Veterans of Vert - Mark Grindle

Veteran of Vert -

Veterans of Vert - Mark Grindle

You may not have heard of Mark Grindle, but you should listen to what he has to say. While posting the VoV interview with Kenny Means, we stumbled into Mark with a mislabelled photograph. He had an exciting story that we thought we should share with you, no matter how old, it's never too late to skate!

 

How did you first come across aggressive quad skating?

I started skateboarding back in the mid-’70s, and I was never good at it.  We spent lots of time riding embankments and ramps, but I couldn’t get the hang of a board on a transition. In about 1978 we went skating the YWCA pool in San Pedro, and I saw Kenny Means roller skating in it. He was side-skating, and it blew me away. I decided to give it a try just on that alone. I bought skates almost immediately and started practicing by riding them everywhere. We built a little 4x8 ramp up against our back fence, and that was where I started. I now think that I was good enough to compete in the events, but I didn’t have the confidence to try.

 

How and who did you follow for inspiration?

It was hard to follow anyone because there just wasn’t any coverage in the magazines. Kenny was in skateboard magazines on occasion, but that was it. A couple of years later, I started seeing Fred Blood and Duke Rennie, and they were both amazing. Since all the skate parks were far away and I didn’t drive, I rarely saw anyone roller skate in person. I had to learn all my tricks from photos and to try to figure them out on my own. In the rare times, I did run into skaters at Marina del Rey, Lakewood or Superbowl; I would watch intently. The most significant influence was to side-skate, and that is how I’ve always skated.

 

Was there much of a roller-skating scene at the parts in San Pedro?
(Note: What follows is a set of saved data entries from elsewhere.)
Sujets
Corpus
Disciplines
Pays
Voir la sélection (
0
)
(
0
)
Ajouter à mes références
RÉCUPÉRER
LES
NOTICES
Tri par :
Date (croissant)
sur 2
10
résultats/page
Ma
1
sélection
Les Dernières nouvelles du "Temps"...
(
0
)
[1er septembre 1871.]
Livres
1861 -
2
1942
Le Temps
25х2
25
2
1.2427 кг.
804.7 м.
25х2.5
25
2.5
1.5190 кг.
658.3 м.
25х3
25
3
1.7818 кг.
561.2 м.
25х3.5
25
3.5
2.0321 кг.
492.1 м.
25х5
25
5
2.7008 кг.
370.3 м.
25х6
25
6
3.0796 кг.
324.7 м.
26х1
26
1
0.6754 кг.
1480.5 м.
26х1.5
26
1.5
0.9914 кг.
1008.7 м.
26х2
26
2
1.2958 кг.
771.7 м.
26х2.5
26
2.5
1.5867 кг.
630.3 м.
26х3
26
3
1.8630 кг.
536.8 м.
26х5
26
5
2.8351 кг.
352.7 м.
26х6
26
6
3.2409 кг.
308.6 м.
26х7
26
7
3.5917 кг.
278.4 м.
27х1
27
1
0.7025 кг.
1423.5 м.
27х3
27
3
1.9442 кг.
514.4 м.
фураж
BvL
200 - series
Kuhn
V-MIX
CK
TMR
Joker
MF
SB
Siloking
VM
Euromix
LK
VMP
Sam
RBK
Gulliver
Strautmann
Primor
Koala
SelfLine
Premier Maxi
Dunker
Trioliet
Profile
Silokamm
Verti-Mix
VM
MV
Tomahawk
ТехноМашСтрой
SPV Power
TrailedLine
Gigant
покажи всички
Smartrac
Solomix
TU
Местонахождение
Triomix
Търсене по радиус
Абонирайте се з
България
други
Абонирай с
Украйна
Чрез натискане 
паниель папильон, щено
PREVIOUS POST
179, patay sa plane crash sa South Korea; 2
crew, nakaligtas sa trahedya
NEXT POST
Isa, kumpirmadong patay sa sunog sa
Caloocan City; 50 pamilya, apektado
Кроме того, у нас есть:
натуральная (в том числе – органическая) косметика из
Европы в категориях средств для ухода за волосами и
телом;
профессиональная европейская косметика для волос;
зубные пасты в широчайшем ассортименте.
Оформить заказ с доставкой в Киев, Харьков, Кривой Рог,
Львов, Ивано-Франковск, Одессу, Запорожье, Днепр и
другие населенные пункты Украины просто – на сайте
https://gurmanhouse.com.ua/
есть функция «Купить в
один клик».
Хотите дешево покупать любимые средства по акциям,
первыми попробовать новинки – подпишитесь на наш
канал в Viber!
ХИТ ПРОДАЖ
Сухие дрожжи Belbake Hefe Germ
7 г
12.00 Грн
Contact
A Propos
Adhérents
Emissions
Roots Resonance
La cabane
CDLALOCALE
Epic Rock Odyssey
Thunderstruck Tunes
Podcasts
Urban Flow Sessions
I was the only vertical roller skater in San Pedro, besides Kenny, but I never skated with him. Pedro was all skateboards and punk rock. We had a great halfpipe that we skated every day and a couple of pools that we’d skate, like the Graveyard pool; but that was it. The South Bay always lacked a skate park for some reason so we’d have to travel far to get to one.

 

Did you find that crossover between skateboarding helped your quad skating?

Skateboarding didn’t really help me in my skating, thank God; I was horrible on a board!

 

What was your favorite trick from the '80s?

I always loved hand-plants, one or two-handed.

 

You've just turned 53, and you've come back to quad skating, what drew you back?

I quit because in the early ’80s skateboarding tanked, the skate parks were gone, and ramps were rare. Plus lots of people started telling me I was too old and I feel for that. I kept my skates and went flat-ground on occasion, but that was it. In January 2011, I decided that I was going to start skating again, but I had a heart attack, so I put it on hold. Last year I found the Facebook group “Skaters Over 50”, which is 99% skateboarders, and I started seeing all these “old” guys like me skateboarding. Seeing guys like Caballero, Alva, and Peters still going strong was inspiring, then I saw Duke was still roller skating too. I was bent on doing it again. I still had my tracker roller skate plates from the ’80s with full tracks. I bought new boots and Kryptonics and started skating flat ground to get my legs back. That was about three months ago, and I started skating vertical about a month ago.

 

What is your current favorite trick?

Right now, my favorite move is not killing myself as I learn again! I’m mainly doing lots of carving and trying to get some air. It’s been a slower process than I thought, but I’m getting there. My goal was to do a hand-plant on my 53rd birthday, but I missed that by two days. I finally landed one today!  I have lots of work to do, and the falls take a more significant toll on the body, but I’m hooked again.

 

Any last words?

Yes, don’t ever let anyone convince you that you’re too old to do anything or that “girls shouldn’t do whatever.” Don’t be intimidated by the guys out there either. What hasn’t changed is that there are lots of loudmouth’s and people who think of vertical roller skaters as second class, ignore them and do YOUR thing. Besides, the loudmouths are the usually the ones with only one good trick and who go home and cry when mommy puts medicine on their boo-boos. Listen to the guys who love that you are out there. Also, encourage one another.